**AIM OF THE TASK**. Continue the reflection on Jesus sending demons into a herd of pigs, starting after its final sentence.

**EXCERPTED PASSAGE**.
******************************

Demons, Pigs & Rising Up

There is an odd story in the bible where  Jesus heals two demon possessed men. He does this by sending the demons into a heard of pigs who then jump off a cliff. The end result is not a happy town, but one where they begged Jesus to leave.

So is the story about deliverance from demons? If so, what does that look like through the lens of a modern person? Is it possible the story is getting at something that is true on a much deeper level. I think so.

The town was being oppressed by these two demon possessed guys. People couldn’t freely pass by them. They couldn’t live freely along side of them. I think this is an important point, though most teachers focus on the men’s comment about Jesus not tormenting them before their time.

If you are a pig farmer, then your pigs are your livelihood. If Jesus sends demons into your pigs and they go jump off a cliff, then Jesus just destroyed your business. When the guy ran into town, I don’t think he was celebrating the deliverance of the two men. I think he was warning others that “business as usual” is at risk.

Jesus will jeopardize the status quo.  This city gets all riled up and goes out and asks Jesus to leave.

The heart of this story is found between the lines. In fact, most of Matthew chapter eight is a retelling of the notion that rising up and overcoming in life will require a faith or trust that doesn’t work as we would expect. Following Jesus isn’t a formula, a doctrine, or a rigid system. It’s tapping into a perspective that is paradoxical to our first assumptions-yet trusting the experience despite the so called “facts.”

In v.1 he touches a leper and then sends him to the priest. His healing didn’t remove him from his religious paradigm but it did move him out of his community.

In v.5 he heals the servant of a centurion. That healing didn’t require the centurion to be anything other than the centurion. He didn’t need to convert to anything, he was just good with whatever help Jesus could offer. And that was a greater faith than any Jew in town.

In v.14 he heals his mother in law and then everyone in town.

******************************

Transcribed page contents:
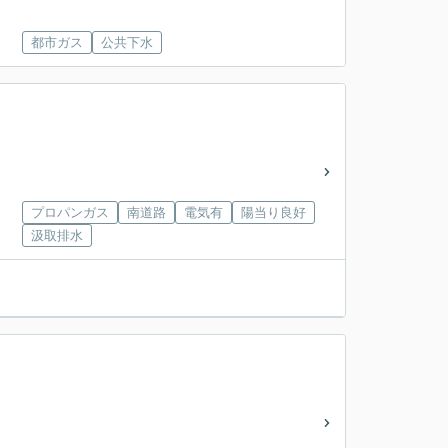
都市ガス
公共下水
プロパンガス
南道路
電気有
陽当り良好
汲取排水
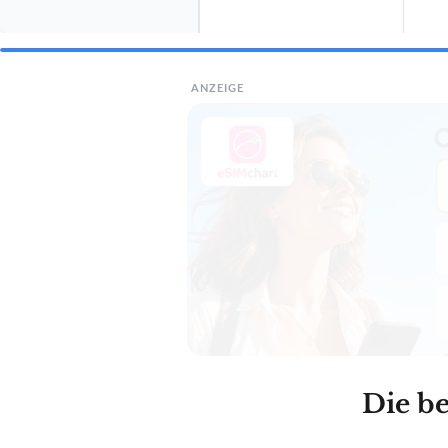
ANZEIGE
Die b
BESTE EMPFEHLUNG
MENDLER
Mendler Ga
Amazo
eBay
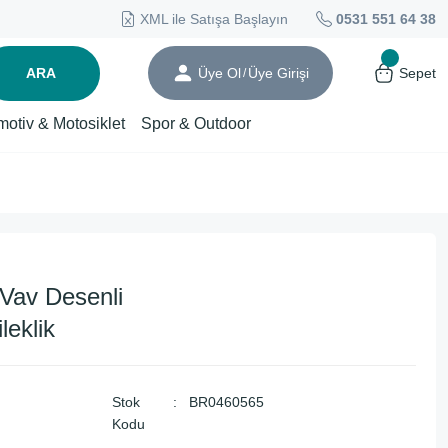
XML ile Satışa Başlayın
0531 551 64 38
ARA
Üye Ol
Üye Girişi
Sepet
/
motiv & Motosiklet
Spor & Outdoor
av Desenli
eklik
Stok
BR0460565
Kodu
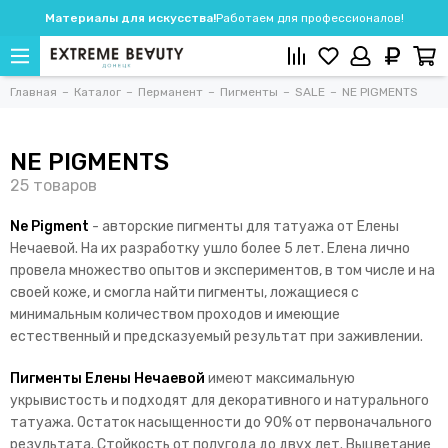
Материалы для искусства!
Работаем для профессионалов!
Главная
Каталог
Перманент
Пигменты
SALE
NE PIGMENTS
NE PIGMENTS
Ne Pigment
- авторские пигменты для татуажа от Елены
Нечаевой. На их разработку ушло более 5 лет. Елена лично
провела множество опытов и экспериментов, в том числе и на
своей коже, и смогла найти пигменты, ложащиеся с
минимальным количеством проходов и имеющие
естественный и предсказуемый результат при заживлении.
Пигменты Елены Нечаевой
имеют максимальную
укрывистость и подходят для декоративного и натурального
татуажа. Остаток насыщенности до 90% от первоначального
результата. Стойкость от полугода до двух лет. Выцветание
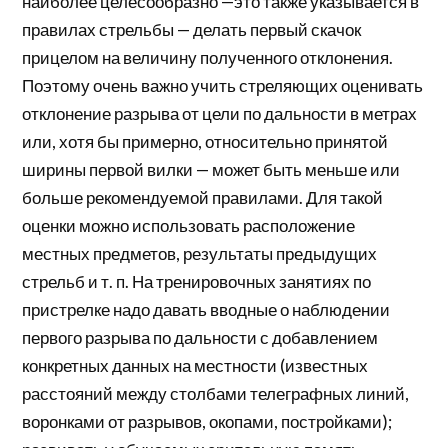
наиболее целесообразно —это также указывается в
правилах стрельбы — делать первый скачок
прицелом на величину полученного отклонения.
Поэтому очень важно учить стреляющих оценивать
отклонение разрыва от цели по дальности в метрах
или, хотя бы примерно, относительно принятой
ширины первой вилки — может быть меньше или
больше рекомендуемой правилами. Для такой
оценки можно использовать расположение
местных предметов, результаты предыдущих
стрельб и т. п. На тренировочных занятиях по
пристрелке надо давать вводные о наблюдении
первого разрыва по дальности с добавлением
конкретных данных на местности (известных
расстояний между столбами телеграфных линий,
воронками от разрывов, окопами, постройками);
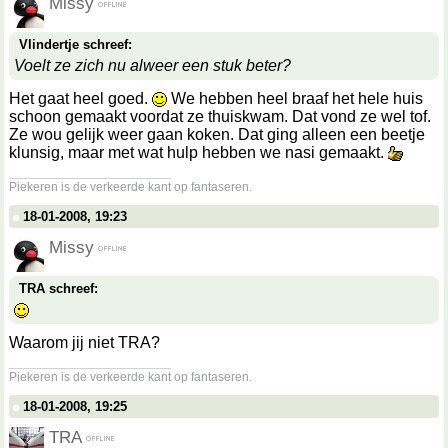
Missy
Vlindertje schreef:
Voelt ze zich nu alweer een stuk beter?
Het gaat heel goed.
We hebben heel braaf het hele huis
schoon gemaakt voordat ze thuiskwam. Dat vond ze wel tof.
Ze wou gelijk weer gaan koken. Dat ging alleen een beetje
klunsig, maar met wat hulp hebben we nasi gemaakt.
__________________
Piekeren is de verkeerde kant op fantaseren.
18-01-2008, 19:23
Missy
TRA schreef:
Waarom jij niet TRA?
__________________
Piekeren is de verkeerde kant op fantaseren.
18-01-2008, 19:25
TRA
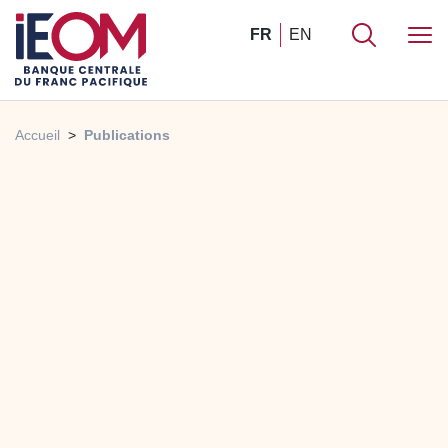
FR
EN
Accueil
Publications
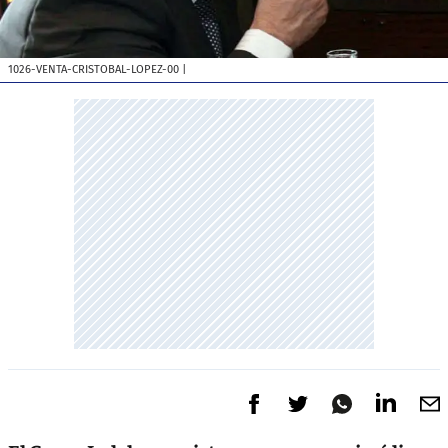
1026-VENTA-CRISTOBAL-LOPEZ-00
|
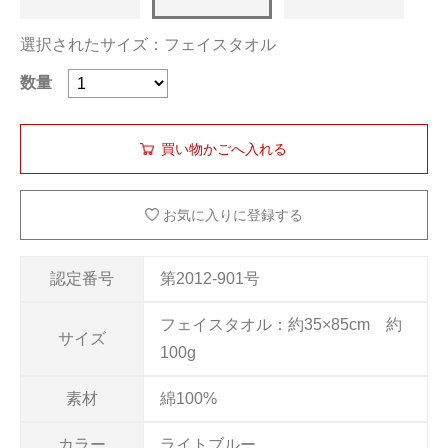
選択されたサイズ：フェイスタオル
数量
お気に入りに登録する
認定番号
第2012-901号
フェイスタオル：約35×85cm 約
サイズ
100g
素材
綿100%
カラー
ライトブルー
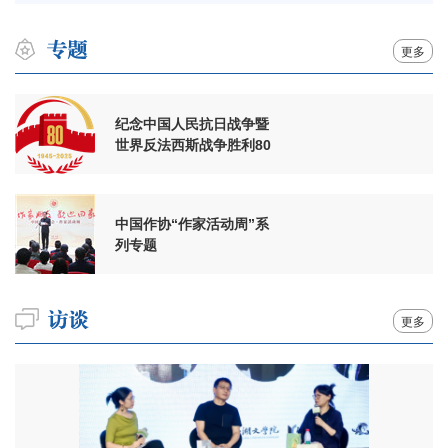
更多
纪念中国人民抗日战争暨
世界反法西斯战争胜利80
周年
中国作协“作家活动周”系
列专题
更多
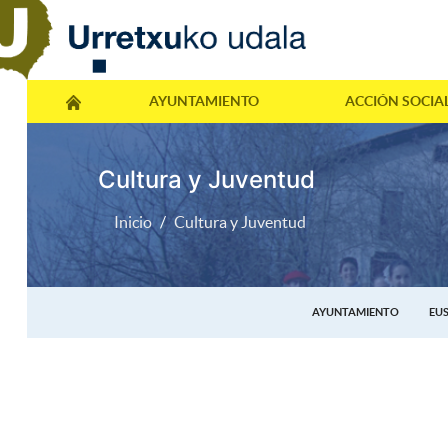
AYUNTAMIENTO
ACCIÓN SOCIA
Cultura y Juventud
Inicio
Cultura y Juventud
AYUNTAMIENTO
EU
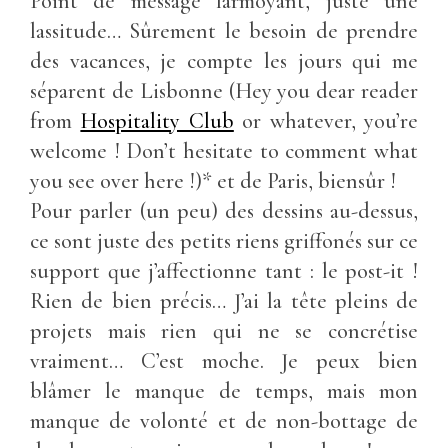
Point de message larmoyant, juste une
lassitude… Sûrement le besoin de prendre
des vacances, je compte les jours qui me
séparent de Lisbonne (Hey you dear reader
from
Hospitality Club
or whatever, you’re
welcome ! Don’t hesitate to comment what
you see over here !)* et de Paris, biensûr !
Pour parler (un peu) des dessins au-dessus,
ce sont juste des petits riens griffonés sur ce
support que j’affectionne tant : le post-it !
Rien de bien précis… J’ai la tête pleins de
projets mais rien qui ne se concrétise
vraiment… C’est moche. Je peux bien
blâmer le manque de temps, mais mon
manque de volonté et de non-bottage de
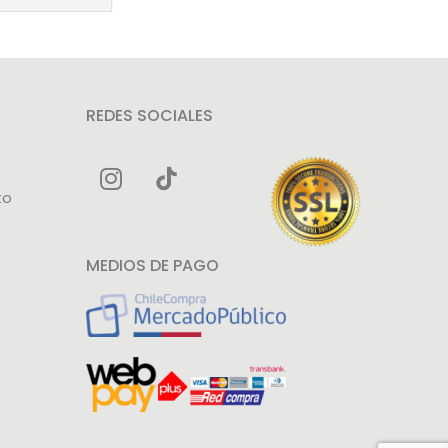
REDES SOCIALES
to
MEDIOS DE PAGO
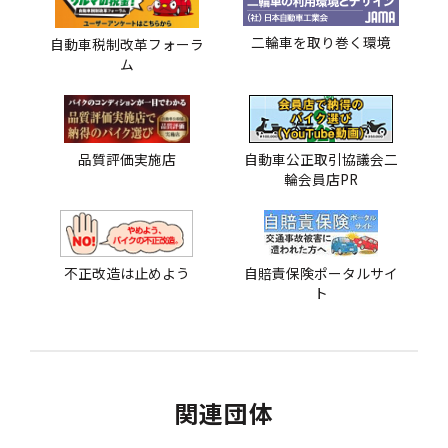
二輪車を取り巻く環境
自動車税制改革フォーラ
ム
品質評価実施店
自動車公正取引協議会二
輪会員店PR
不正改造は止めよう
自賠責保険ポータルサイ
ト
関連団体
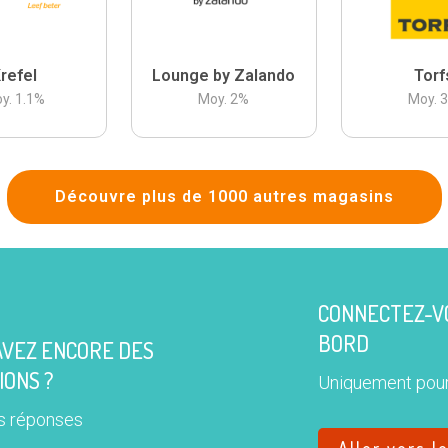
refel
Lounge by Zalando
Torf
y.
1.1
%
Moy.
2
%
Moy.
Découvre plus de 1000 autres magasins
CONNECTEZ-VO
BORD
AVEZ ENCORE DES
IONS ?
Uniquement pour
s réponses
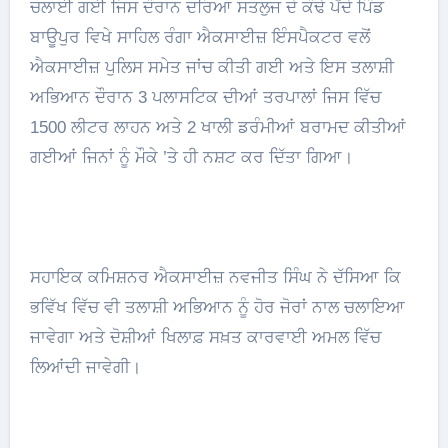
ਚਲਾਈ ਗਈ ਜਿਸ ਦੌਰਾਨ ਦਰਿਆ ਸਤਲੁਜ ਦੇ ਕੰਢੇ ਪੈਂਦੇ ਪਿੰਡ
ਬਾਊਪੁਰ ਵਿਖੇ ਸਾਹਿਲ ਰੰਗਾ ਐਕਸਾਈਜ਼ ਇੰਸਪੈਕਟਰ ਵਲੋਂ
ਐਕਸਾਈਜ਼ ਪੁਲਿਸ ਸਮੇਤ ਜਾਂਚ ਕੀਤੀ ਗਈ ਅਤੇ ਇਸ ਤਲਾਸ਼ੀ
ਅਭਿਆਨ ਦੌਰਾਨ 3 ਪਲਾਸਟਿਕ ਦੀਆਂ ਤਰਪਾਲਾਂ ਜਿਸ ਵਿੱਚ
1500 ਲੀਟਰ ਲਾਹਨ ਅਤੇ 2 ਖਾਲੀ ਡਰੰਮੀਆਂ ਬਰਾਮਦ ਕੀਤੀਆਂ
ਗਈਆਂ ਜਿਨਾਂ ਨੂੰ ਮੌਕੇ ’ਤੇ ਹੀ ਨਸ਼ਟ ਕਰ ਦਿੱਤਾ ਗਿਆ।
ਸਹਾਇਕ ਕਮਿਸ਼ਨਰ ਐਕਸਾਈਜ਼ ਨਵਜੀਤ ਸਿੰਘ ਨੇ ਦੱਸਿਆ ਕਿ
ਭਵਿੱਖ ਵਿੱਚ ਵੀ ਤਲਾਸ਼ੀ ਅਭਿਆਨ ਨੂੰ ਹੋਰ ਜੋਰਾਂ ਨਾਲ ਚਲਾਇਆ
ਜਾਵੇਗਾ ਅਤੇ ਦੋਸ਼ੀਆਂ ਖਿਲਾਫ਼ ਸਖ਼ਤ ਕਾਰਵਾਈ ਅਮਲ ਵਿੱਚ
ਲਿਆਂਦੀ ਜਾਵੇਗੀ।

******************************

**OUTPUT FOR THIS TASK**.
In v.18 he tells a scribe not to be too idealistic about following him, since he is sleeping on the ground at night. Then  in v.21 he warns another about having “one-day disease” because he knows people only like to get half-way in, and half a prison is still a prison.

In v.23 Jesus calms the storm. This effect on waves and wind befuddles his disciples who thought they were only on a spiritual, or political pilgrimage.

And then the pigs.

People suffer in so many ways. We are all facing some sort of internal or external oppression. We all have our demons. Deep down we long for a life where we could be free from such things.

But the liberation process is not easy. We could lose our comforts. We could be required to leave our group of outcasts. We could have to take real, and immediate action. We could lose our businesses, our livelihoods, our communities, our small identity.

The path to rising up is varied for us all. The path of finding our new life, the one Christ is offering, comes at a cost to our lower, false self. And that is often the hardest part. We each have to die to our lesser, imprisoned self in order to rise up to our true and free self. And when we face this very real possibility, we often find ourselves preferring to live with our demons in town.

Freedom doesn’t always look like it’s going to be that great. Yet we all can perceive it. When anyone ever gets to where they desire it so much that they forsake everything else, then you can be sure, they have entered the kingdom of God, and have done so by the power of Christ. It is the modern experience of being delivered from our demons.